I have a very, very small cluster with one head node and one compute node. The compute node has
two V100 GPUs inside but the head node has no graphics card at all. I’m provisioning my system using Warewulf in a stateless compute node configuration. I’ve been trying to find a guide on how to
install the driver and the CUDA toolkit for a cluster situation but without much success. I have
found a mention in the documentation about 2 packages that seem to be related to cluster installation
but I cannot find those packages up for download nor the mentioned associated README file
Does anyone know where I could find these packages? Is there official support for cluster installation?
I would like to be able to launch GPU relates jobs from the head node to the compute node
both C++ and Python, I’m using slurm as a job scheduler. Does anyone have any recipe on
how to proceed to the installation?

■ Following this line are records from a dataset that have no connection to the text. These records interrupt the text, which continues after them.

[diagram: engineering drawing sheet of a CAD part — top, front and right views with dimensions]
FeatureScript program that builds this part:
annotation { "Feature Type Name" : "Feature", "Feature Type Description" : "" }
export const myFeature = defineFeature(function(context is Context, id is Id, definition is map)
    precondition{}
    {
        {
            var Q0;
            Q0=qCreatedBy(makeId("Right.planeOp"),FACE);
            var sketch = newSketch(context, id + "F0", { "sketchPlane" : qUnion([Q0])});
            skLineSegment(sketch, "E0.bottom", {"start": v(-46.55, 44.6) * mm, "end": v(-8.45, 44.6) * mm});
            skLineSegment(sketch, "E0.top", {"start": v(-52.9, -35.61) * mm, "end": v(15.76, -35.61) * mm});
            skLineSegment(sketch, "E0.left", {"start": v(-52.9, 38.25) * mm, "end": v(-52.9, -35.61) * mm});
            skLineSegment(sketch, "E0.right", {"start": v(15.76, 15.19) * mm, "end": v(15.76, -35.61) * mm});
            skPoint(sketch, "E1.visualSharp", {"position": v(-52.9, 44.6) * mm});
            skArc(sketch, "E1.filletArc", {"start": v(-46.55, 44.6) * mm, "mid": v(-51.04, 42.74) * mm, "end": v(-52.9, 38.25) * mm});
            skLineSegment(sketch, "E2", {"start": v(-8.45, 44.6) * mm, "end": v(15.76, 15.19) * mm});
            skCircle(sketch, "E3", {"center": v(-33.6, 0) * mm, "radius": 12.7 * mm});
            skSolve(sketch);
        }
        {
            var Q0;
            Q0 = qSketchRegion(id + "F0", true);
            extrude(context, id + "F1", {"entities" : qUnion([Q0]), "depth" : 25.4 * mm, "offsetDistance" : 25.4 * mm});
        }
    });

Any hints would be much appreciated.
The cluster packages are available on the download page in the tarball called “cluster(local)” – see screenshot below.

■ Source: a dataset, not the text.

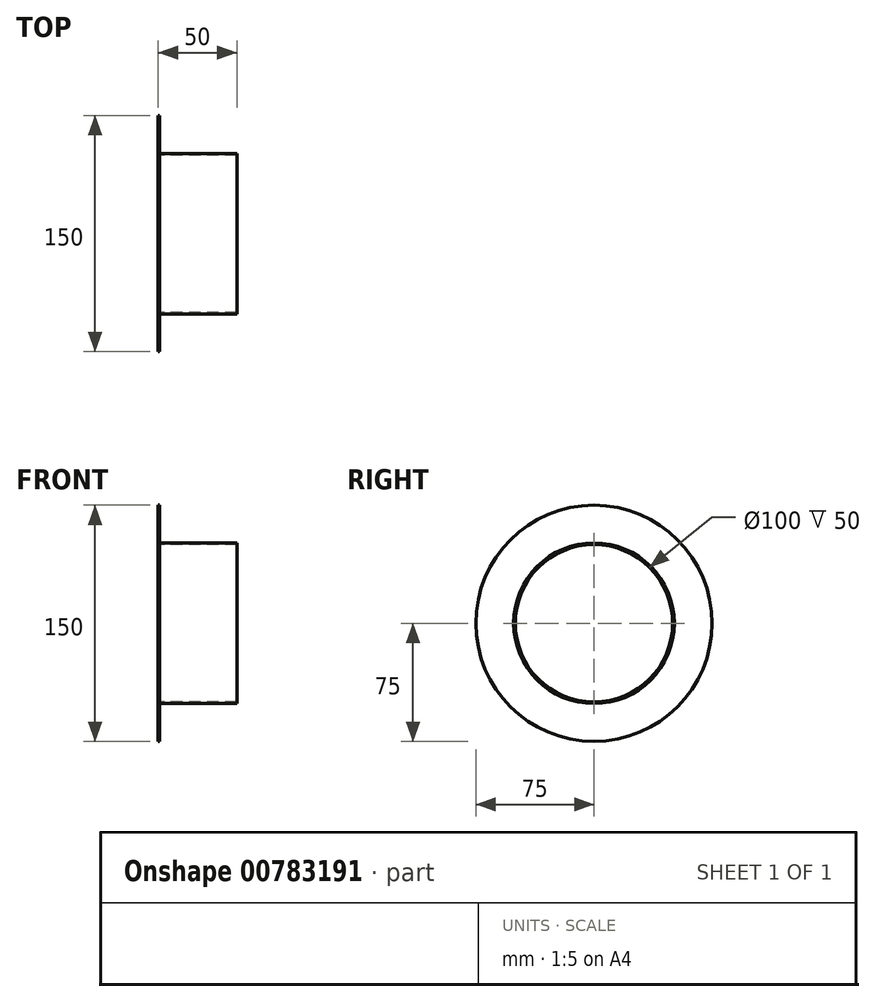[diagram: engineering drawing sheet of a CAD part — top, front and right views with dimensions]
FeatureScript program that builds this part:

Once you extract the tarball, you should be able to find the packages: cuda-cluster-runtime-10-0_10.0.130-1 and cuda-cluster-devel-10-0_10.0.130-1
Is there official support for cluster installation? Does anyone have any recipe on how to proceed to the installation?
Yes – we officially support cluster packages. More details are available in the README.
For the version 9.2 of CUDA, unfortunately the package is not available for CentOS 7 which I am using for my cluster installation. It’s only available for RHEL 7 so I’m going to try to install that one. The README file inside that archive is not the one I was expected - not really a lot of clarifications as to what those packages do and how to install them in a cluster environment - head node & compute nodes.
I failed to see the supported distributions in the doc though I’m a bit surprised that there is support for Ubuntu and not CentOS(do people install Ubuntu on their clusters?)
(have no idea how to actually link images to this …??)